Search Platforms and LLMs Enter Symbiotic Phase as 45 Billion Monthly Sessions Reshape Discovery
Generative AI tools now drive referral traffic back to traditional search engines, defying replacement predictions and forcing marketers to rethink visibility strategies across converging platforms.

Large language models and traditional search engines are settling into an unexpected partnership rather than a zero-sum competition, according to new industry data showing generative AI platforms now account for an estimated 45 billion monthly sessions globally while simultaneously funneling users back to conventional search.
Research from Similarweb indicates that platforms like ChatGPT, Perplexity, and Claude have become significant sources of referral traffic to search engines, a dynamic that challenges earlier predictions of wholesale displacement. The pattern suggests users employ LLMs for initial exploration before turning to search for deeper investigation or transactional intent.

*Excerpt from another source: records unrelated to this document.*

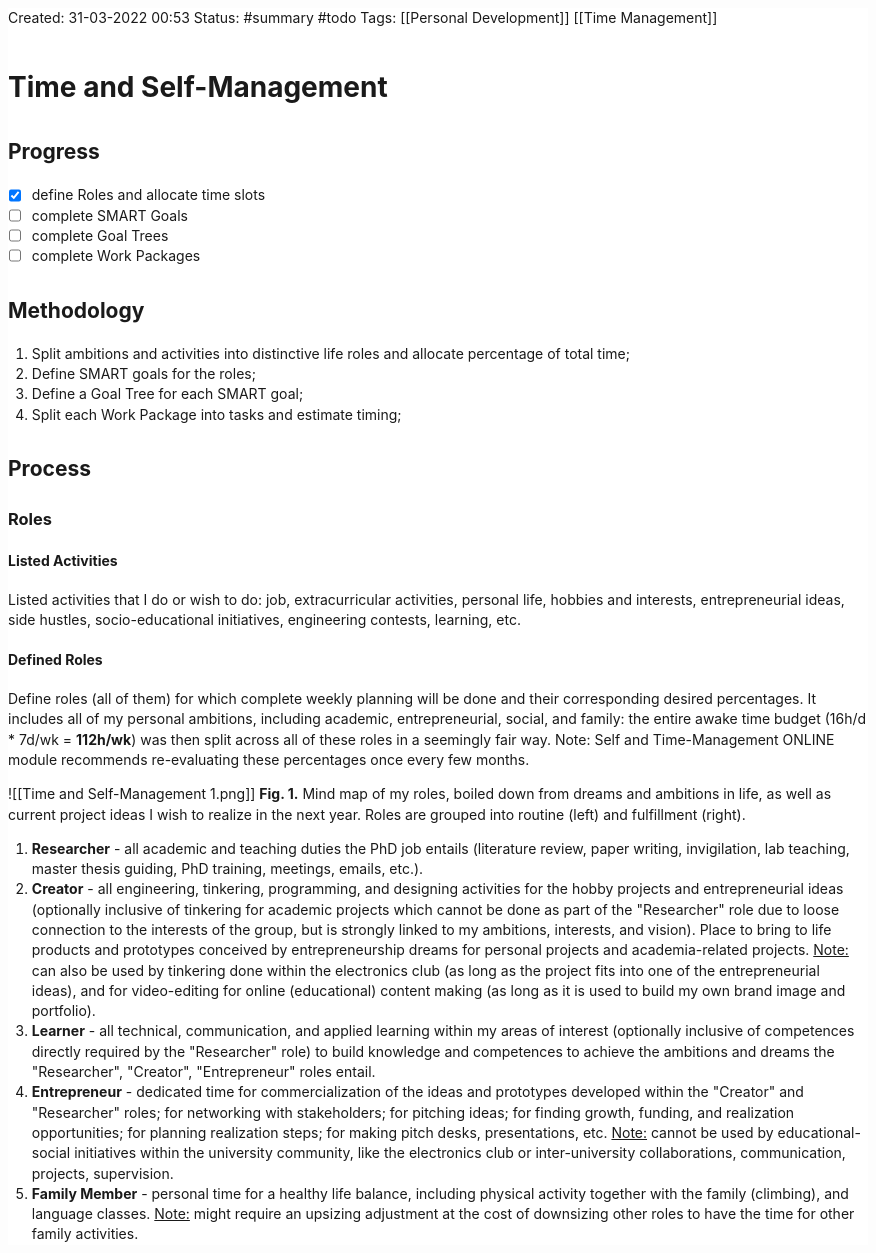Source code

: Created: 31-03-2022 00:53
Status: #summary #todo
Tags: [[Personal Development]] [[Time Management]]

# Time and Self-Management
## Progress
- [x] define Roles and allocate time slots
- [ ] complete SMART Goals
- [ ] complete Goal Trees
- [ ] complete Work Packages
## Methodology
1. Split ambitions and activities into distinctive life roles and allocate percentage of total time;
2. Define SMART goals for the roles;
3. Define a Goal Tree for each SMART goal;
4. Split each Work Package into tasks and estimate timing;
## Process
### Roles
#### Listed Activities
Listed activities that I do or wish to do: job, extracurricular activities, personal life, hobbies and interests, entrepreneurial ideas, side hustles, socio-educational initiatives, engineering contests, learning, etc.
#### Defined Roles
Define roles (all of them) for which complete weekly planning will be done and their corresponding desired percentages. It includes all of my personal ambitions, including academic, entrepreneurial, social, and family: the entire awake time budget (16h/d * 7d/wk = __112h/wk__) was then split across all of these roles in a seemingly fair way.  Note: Self and Time-Management ONLINE module recommends re-evaluating these percentages once every few months.
   
 ![[Time and Self-Management 1.png]]
 __Fig. 1.__ Mind map of my roles, boiled down from dreams and ambitions in life, as well as current project ideas I wish to realize in the next year. Roles are grouped into routine (left) and fulfillment (right). 
 
1. __Researcher__ - all academic and teaching duties the PhD job entails (literature review, paper writing, invigilation, lab teaching, master thesis guiding, PhD training, meetings, emails, etc.).
2. __Creator__ - all engineering, tinkering, programming, and designing activities for the hobby projects and entrepreneurial ideas (optionally inclusive of tinkering for academic projects which cannot be done as part of the "Researcher" role due to loose connection to the interests of the group, but is strongly linked to my ambitions, interests, and vision). Place to bring to life products and prototypes conceived by entrepreneurship dreams for personal projects and academia-related projects.
 <u>Note:</u> can also be used by tinkering done within the electronics club (as long as the project fits into one of the entrepreneurial ideas), and for video-editing for online (educational) content making (as long as it is used to build my own brand image and portfolio). 
3. __Learner__ - all technical, communication, and applied learning within my areas of interest (optionally inclusive of competences directly required by the "Researcher" role) to build knowledge and competences to achieve the ambitions and dreams the "Researcher", "Creator", "Entrepreneur" roles entail. 
4.  __Entrepreneur__ - dedicated time for commercialization of the ideas and prototypes developed within the "Creator" and "Researcher" roles; for networking with stakeholders; for pitching ideas; for finding growth, funding, and realization opportunities; for planning realization steps; for making pitch desks, presentations, etc. 
 <u>Note:</u> cannot be used by educational-social initiatives within the university community, like the electronics club or inter-university collaborations, communication, projects, supervision. 
5. __Family Member__ - personal time for a healthy life balance, including physical activity together with the family (climbing), and language classes.
 <u>Note:</u> might require an upsizing adjustment at the cost of downsizing other roles to have the time for other family activities.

"LLMs complement rather than replace traditional search, at least for now," said Melanie Meikle, group partner for paid search at Dentsu, speaking to the evolving relationship between the two discovery modes. The convergence is forcing marketers to abandon siloed channel strategies in favor of integrated approaches that span both ecosystems.
Google's first-quarter earnings underscored the commercial stakes, with the company reporting that AI solutions were the largest contributor to Cloud growth and that its open models had been downloaded over 500 million times. The performance arrived one day after a Wall Street Journal report claimed OpenAI had missed revenue and user targets due to ChatGPT growth slowing as Google's Gemini captured market share.